"C'est clair, c'est lui qui prend les décisions": de l'aveu de Daniel Koch, chef de la division des maladies transmissibles de l'OFSP et autre visage de la lutte contre le Covid-19, c'est Alain Berset qui est au centre du pouvoir décisionnaire concernant la pandémie.
C'est du moins lui qui renseigne la population sur l'évolution de la maladie, qui communique les prises de position du Conseil fédéral et qui, en tant que ministre de la Santé, s'est imposé comme l'homme fort du gouvernement durant cette crise, alors que la présidente de la Confédération Simonetta Sommaruga se fait plus discrète. Il se murmure même en coulisses que l'omniprésence d'Alain Berset dans les médias agace certains de ses collègues relégués dans l’ombre.
"Un très grand poids"
"C'est un très grand poids, une très grande responsabilité", avoue Alain Berset dimanche dans le 19h30, ajoutant qu'il n'est pas le seul à la porter, que "l'ensemble du Conseil fédéral est très uni dans cette affaire.
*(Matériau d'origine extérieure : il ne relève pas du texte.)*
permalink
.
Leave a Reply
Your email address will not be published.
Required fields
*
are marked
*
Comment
C'est la force d'un gouvernement collégial". Et de souligner que les cantons jouent aussi un rôle très important, tout comme l'administration fédérale.
"C'est un très grand engagement et presque une performance sportive qu'on mène tous ensemble", ajoute le ministre de la Santé. "On voit dans ces moments-là que notre système politique, qu'on juge souvent un peu ennuyeux et trop lent, est capable de réagir pour faire face."
Omniprésence médiatique
Reste qu'Alain Berset est au centre de l'attention depuis un mois: avant tout dans la salle de presse du Palais fédéral, mais aussi dans tous les médias, en visite à Berne, à Genève ou en Valais. Ou encore sur les réseaux sociaux.
Et de l'avis général, Alain Berset sait y faire en matière de communication. Le Fribourgeois a par exemple défié Roger Federer, Stress et Christa Rigozzi pour qu'ils l'aident à communiquer son message en temps de Covid-19: une Suisse solidaire et des Suisses qui restent chez eux. Et à l'image de la star du tennis, les Suisses lui obéissent.
Une maxime et une popularité digitale
Le ministre de la Santé est également passé star dans l'art de la formule qui claque. On s'est parfois moqué de lui, mais on a tout de même tous retenu sa dernière phrase choc: "Nous souhaitons agir aussi vite que possible, mais aussi lentement que nécessaire."
Nous souhaitons agir aussi vite que possible, mais aussi lentement que nécessaire
Cette maxime a d'ailleurs rapidement fait le bonheur des réseaux sociaux, suscitant des réactions bon enfant qui prouve sa popularité digitale naissante.
Signe de cette sympathie, une étudiante en arts est désormais débordée par les commandes après s'être mise à produire des t-shirts décalés à l'effigie d'Alain Berset.
La modestie à la place des certitudes
Parfois critiqué pour sa prudence extrême ou pour le flou de certaines décisions, le socialiste a pris avec cette crise une nouvelle stature dans la vie politique, huit ans après son accession au Conseil fédéral, en remplacement de Micheline Calmy-Rey. En charge de l'Intérieur, et donc de la Santé, depuis son arrivée au gouvernement, l'ancien conseiller aux Etats avait jusqu'ici plutôt fait parler de lui sur le dossier des retraites.
A 48 ans - il les a fêtés chez lui le 9 avril dernier, en pleine pandémie mondiale - Alain Berset peut ainsi être vu comme la superstar de cette crise, mais cette superstar va peut-être vivre son épreuve la plus difficile ces prochaines semaines: le tournant du déconfinement. Les Suisses l'attendent et le critiquent déjà alors que son plan de déconfinement en trois étapes n'a pas encore été lancé.
Face aux critiques et aux incertitudes, le conseiller fédéral continue de jouer l'apaisement: "On fait face à un nouveau virus, on en apprend tous les jours et il faut toujours beaucoup de modestie pour prendre les bonnes mesures. Alors qu'on vivait auparavant dans un monde bourré de certitudes, où tout nous paraissait coulé de source et clair, là c'est un réapprentissage assez direct que ce n'est pas le cas."